As mentioned above this is the degree to which the person has recovered from symptoms such as belief changes voices and high levels of arousal. It may also be the degree to which their motivation and ability to become involved in pleasurable activity has returned. . 85% of people respond well to treatment at their first episode of psychosis

Psychological Recovery.

It has long been know that the experience of psychosis is in itself traumatic and that people often suffer feelings of shame humiliation and feelings of loss of control over their own minds. It is also common for people to experience a kind of depression that often follows the psychotic period, (known as post-psychotic depression). It is important that the persons psychological health is maintained in their recovery as this will assist them if they continue to be vulnerable to further episodes and help them to identify early signs of any future psychotic period.

Social Recovery

Social recovery is often the most illusive recovery point. As can be seen from above social recovery relies on a person being able to cope with any persisting, (or residual) symptoms they may have and to have come to a point where their psychological adjustment allows them to be around others comfortably. Although social recovery takes a little longer it is a goal worth pursuing as the more socially recovered the person becomes, the more evidence she or he gathers for their psychological recovery.

 

What Happens Next?

 

About 22% of people who attract a diagnosis of schizophrenia have one episode and recover.
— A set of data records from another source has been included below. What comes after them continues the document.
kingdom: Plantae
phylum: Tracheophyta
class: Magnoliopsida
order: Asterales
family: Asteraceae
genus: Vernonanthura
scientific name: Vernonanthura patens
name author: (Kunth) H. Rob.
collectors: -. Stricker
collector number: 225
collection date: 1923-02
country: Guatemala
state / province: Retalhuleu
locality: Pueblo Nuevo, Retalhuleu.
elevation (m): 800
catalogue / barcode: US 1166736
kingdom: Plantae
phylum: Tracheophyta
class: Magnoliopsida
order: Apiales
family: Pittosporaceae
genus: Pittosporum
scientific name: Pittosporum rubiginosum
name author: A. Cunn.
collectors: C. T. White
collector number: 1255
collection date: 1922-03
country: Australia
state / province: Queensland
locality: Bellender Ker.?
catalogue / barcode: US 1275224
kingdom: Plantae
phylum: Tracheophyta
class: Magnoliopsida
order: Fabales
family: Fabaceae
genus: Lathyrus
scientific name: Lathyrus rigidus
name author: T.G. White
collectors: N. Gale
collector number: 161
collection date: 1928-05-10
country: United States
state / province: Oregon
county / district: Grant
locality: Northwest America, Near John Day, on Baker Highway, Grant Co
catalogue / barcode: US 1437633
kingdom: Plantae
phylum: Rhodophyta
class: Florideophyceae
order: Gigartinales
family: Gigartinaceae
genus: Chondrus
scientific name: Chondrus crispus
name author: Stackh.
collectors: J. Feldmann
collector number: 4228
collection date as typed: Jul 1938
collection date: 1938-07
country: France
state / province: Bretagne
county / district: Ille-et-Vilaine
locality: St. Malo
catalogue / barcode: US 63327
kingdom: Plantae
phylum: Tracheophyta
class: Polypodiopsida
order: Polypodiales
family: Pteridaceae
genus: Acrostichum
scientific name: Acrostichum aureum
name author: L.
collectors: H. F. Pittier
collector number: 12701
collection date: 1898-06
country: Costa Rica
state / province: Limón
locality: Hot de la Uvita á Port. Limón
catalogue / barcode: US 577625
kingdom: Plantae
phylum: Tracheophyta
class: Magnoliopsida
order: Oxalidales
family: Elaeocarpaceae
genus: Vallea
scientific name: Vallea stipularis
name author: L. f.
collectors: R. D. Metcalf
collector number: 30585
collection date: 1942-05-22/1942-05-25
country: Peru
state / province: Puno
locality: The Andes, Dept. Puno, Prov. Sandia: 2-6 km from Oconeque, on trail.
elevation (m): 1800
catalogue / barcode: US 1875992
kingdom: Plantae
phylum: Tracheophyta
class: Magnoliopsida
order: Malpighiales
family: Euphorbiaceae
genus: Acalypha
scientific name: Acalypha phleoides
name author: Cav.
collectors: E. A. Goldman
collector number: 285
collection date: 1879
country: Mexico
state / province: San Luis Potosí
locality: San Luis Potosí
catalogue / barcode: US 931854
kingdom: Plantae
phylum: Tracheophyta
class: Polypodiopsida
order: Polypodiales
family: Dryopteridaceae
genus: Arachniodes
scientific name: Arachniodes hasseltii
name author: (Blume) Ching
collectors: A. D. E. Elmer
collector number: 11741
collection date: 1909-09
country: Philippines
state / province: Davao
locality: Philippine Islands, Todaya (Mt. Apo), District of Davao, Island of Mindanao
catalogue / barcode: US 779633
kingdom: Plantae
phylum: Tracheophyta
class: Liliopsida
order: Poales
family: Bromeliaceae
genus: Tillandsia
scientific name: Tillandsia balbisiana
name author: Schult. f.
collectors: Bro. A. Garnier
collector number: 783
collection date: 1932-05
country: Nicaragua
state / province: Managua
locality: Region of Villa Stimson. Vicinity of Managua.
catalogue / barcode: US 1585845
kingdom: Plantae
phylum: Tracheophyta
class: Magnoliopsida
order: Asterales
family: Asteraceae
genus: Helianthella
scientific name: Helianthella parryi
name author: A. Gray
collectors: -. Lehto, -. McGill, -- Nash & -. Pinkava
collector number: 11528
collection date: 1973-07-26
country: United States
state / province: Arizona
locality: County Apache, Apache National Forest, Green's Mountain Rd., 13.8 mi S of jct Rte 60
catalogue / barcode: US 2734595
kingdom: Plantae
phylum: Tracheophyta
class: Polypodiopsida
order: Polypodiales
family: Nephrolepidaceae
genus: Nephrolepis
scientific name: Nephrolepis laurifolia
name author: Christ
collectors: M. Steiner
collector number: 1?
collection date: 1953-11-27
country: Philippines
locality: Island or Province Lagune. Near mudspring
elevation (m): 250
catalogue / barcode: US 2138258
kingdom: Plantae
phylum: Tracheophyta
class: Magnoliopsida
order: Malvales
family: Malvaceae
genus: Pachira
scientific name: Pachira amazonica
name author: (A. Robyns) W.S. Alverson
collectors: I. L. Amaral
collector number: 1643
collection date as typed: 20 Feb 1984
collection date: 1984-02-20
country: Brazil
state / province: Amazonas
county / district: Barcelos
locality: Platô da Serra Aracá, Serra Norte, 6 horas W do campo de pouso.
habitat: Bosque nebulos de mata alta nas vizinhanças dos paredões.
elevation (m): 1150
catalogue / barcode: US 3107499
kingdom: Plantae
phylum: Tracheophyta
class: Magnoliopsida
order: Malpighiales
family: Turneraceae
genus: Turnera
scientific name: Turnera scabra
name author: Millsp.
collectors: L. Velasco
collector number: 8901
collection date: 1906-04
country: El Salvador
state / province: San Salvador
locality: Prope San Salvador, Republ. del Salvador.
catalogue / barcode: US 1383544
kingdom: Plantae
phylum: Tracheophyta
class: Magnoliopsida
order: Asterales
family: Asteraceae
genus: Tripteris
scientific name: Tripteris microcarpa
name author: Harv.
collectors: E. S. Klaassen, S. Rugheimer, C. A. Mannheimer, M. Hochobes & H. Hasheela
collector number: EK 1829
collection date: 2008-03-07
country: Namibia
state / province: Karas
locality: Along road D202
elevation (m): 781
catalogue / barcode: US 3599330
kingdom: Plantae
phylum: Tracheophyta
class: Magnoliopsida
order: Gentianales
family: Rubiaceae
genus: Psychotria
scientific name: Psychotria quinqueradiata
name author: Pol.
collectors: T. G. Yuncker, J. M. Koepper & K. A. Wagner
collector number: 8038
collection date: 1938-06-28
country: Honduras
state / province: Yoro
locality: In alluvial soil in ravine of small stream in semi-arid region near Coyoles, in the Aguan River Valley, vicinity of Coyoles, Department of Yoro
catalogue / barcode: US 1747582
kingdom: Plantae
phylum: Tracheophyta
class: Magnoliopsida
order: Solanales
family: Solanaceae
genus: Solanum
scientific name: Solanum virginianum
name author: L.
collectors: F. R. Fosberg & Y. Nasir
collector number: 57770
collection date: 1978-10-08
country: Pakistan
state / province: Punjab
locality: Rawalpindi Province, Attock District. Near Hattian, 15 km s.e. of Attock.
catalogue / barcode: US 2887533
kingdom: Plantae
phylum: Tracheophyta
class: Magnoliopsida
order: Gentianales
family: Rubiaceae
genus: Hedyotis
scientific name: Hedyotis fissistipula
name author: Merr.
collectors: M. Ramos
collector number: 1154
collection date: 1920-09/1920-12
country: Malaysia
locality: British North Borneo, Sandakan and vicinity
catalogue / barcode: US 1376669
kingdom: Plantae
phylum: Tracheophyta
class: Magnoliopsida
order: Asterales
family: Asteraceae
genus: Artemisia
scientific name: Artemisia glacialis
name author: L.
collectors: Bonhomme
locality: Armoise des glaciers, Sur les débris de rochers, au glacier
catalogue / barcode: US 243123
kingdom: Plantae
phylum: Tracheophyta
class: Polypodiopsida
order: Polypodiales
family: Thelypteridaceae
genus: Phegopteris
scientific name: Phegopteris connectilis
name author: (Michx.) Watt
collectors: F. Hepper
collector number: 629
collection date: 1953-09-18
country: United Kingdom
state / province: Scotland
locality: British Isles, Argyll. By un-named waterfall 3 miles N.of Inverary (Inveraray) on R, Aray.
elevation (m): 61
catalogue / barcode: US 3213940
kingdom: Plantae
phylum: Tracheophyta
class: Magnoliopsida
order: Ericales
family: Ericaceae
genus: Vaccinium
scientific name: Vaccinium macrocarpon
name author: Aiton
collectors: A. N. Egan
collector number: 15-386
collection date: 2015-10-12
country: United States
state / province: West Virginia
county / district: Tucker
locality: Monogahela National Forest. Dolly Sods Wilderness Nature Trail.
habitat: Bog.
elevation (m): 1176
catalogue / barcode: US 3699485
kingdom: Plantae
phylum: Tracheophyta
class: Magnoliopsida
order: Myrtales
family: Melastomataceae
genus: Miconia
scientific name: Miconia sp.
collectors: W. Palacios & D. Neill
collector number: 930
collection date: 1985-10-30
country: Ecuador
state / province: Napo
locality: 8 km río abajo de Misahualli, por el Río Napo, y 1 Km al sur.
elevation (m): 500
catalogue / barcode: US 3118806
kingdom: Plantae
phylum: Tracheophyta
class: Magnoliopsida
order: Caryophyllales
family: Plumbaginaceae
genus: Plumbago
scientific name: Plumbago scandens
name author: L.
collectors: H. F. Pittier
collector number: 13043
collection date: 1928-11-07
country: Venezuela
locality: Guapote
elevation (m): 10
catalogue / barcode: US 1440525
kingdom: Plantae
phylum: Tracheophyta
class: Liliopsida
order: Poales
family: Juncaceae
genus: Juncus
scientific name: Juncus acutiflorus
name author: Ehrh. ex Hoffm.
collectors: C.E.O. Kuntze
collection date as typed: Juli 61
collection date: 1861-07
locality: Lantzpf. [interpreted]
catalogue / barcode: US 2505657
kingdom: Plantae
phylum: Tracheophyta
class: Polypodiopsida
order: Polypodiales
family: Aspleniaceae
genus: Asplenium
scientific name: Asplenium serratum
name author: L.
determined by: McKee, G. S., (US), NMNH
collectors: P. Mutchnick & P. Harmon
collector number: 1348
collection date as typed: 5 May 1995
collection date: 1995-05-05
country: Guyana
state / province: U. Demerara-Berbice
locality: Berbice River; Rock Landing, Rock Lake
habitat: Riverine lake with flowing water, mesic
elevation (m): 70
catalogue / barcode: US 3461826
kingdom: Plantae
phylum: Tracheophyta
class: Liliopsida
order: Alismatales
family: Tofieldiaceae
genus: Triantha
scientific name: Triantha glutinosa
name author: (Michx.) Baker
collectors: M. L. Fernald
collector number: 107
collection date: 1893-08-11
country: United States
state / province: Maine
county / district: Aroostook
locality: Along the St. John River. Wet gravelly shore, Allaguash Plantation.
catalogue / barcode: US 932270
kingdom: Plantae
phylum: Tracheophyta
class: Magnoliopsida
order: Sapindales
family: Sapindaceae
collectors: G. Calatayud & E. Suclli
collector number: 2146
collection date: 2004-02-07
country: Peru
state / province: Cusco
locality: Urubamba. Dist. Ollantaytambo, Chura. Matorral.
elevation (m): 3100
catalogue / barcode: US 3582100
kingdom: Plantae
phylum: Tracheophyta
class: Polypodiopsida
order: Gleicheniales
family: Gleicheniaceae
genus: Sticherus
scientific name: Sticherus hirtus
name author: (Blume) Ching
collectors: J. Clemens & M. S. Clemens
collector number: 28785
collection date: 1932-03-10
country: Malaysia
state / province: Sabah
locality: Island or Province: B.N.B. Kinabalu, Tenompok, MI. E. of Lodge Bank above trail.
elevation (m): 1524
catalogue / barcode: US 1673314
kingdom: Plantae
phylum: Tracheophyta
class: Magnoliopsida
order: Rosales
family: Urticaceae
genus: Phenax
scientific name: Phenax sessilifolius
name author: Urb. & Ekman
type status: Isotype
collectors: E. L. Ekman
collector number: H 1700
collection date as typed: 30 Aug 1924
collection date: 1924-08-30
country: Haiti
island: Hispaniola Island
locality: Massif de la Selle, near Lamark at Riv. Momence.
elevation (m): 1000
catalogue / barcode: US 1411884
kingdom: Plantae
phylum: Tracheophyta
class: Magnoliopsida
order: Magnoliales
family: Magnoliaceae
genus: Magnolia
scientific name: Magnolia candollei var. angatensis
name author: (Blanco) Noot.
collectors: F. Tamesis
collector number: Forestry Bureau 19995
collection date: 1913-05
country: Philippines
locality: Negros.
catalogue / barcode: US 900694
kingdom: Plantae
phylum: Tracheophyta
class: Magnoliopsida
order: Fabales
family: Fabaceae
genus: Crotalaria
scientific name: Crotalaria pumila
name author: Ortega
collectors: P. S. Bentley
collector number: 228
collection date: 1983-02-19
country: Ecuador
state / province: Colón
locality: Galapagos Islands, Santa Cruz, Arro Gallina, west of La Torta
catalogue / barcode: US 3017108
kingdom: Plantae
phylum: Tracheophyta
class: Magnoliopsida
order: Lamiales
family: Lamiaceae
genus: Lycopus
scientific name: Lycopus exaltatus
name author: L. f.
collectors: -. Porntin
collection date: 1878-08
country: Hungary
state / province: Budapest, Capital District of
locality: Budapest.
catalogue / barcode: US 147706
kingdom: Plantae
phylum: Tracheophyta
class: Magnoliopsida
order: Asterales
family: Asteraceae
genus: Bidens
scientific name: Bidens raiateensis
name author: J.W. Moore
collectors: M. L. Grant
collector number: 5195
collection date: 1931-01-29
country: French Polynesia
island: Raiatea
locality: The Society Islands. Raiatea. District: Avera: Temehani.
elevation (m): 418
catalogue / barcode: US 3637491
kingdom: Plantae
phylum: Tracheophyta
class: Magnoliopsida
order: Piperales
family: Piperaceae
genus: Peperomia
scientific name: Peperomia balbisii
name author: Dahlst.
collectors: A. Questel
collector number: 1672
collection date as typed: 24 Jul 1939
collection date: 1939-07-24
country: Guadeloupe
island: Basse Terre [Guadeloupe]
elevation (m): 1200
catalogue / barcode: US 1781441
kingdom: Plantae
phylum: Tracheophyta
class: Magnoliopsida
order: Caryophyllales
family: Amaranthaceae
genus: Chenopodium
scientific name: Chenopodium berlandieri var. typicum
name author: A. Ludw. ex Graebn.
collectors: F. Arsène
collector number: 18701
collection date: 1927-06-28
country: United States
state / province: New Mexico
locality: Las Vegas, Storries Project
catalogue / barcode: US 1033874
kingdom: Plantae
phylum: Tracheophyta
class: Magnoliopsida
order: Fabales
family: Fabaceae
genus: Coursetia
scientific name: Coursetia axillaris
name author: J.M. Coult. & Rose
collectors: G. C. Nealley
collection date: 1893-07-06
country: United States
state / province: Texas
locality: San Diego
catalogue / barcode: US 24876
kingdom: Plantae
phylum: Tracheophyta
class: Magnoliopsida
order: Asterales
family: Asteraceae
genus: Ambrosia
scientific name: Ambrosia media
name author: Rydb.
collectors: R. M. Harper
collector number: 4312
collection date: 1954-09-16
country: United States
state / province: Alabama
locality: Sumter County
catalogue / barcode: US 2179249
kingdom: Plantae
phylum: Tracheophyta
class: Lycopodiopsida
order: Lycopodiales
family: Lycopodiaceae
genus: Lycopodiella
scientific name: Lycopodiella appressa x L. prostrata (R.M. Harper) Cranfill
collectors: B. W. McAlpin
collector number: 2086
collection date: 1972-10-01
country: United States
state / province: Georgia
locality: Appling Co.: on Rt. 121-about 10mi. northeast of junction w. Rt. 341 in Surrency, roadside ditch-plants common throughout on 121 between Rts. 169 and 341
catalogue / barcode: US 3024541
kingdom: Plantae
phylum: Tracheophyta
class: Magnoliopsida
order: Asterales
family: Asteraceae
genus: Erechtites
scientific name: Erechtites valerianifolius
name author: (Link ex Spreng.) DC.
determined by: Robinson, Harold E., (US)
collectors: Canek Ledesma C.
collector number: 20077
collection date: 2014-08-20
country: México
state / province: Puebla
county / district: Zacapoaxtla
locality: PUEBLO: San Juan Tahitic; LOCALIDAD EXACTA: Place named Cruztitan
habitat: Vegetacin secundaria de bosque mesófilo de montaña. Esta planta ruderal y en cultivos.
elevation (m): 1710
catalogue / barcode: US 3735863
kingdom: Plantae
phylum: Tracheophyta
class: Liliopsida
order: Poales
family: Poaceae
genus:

Others may have further episodes, however provided the areas of recovery above are paid attention to a person may learn how to mange these episodes in a way that minimises there impact. There are now a number of effective psychological therapies (see therapies link on the left of this page) that assist an individual to find a way of managing their psychosis. This coupled with early intervention will help the person to maintain a pattern of recovery that allows them to get on with their lives, getting appropriate support during vulnerable periods.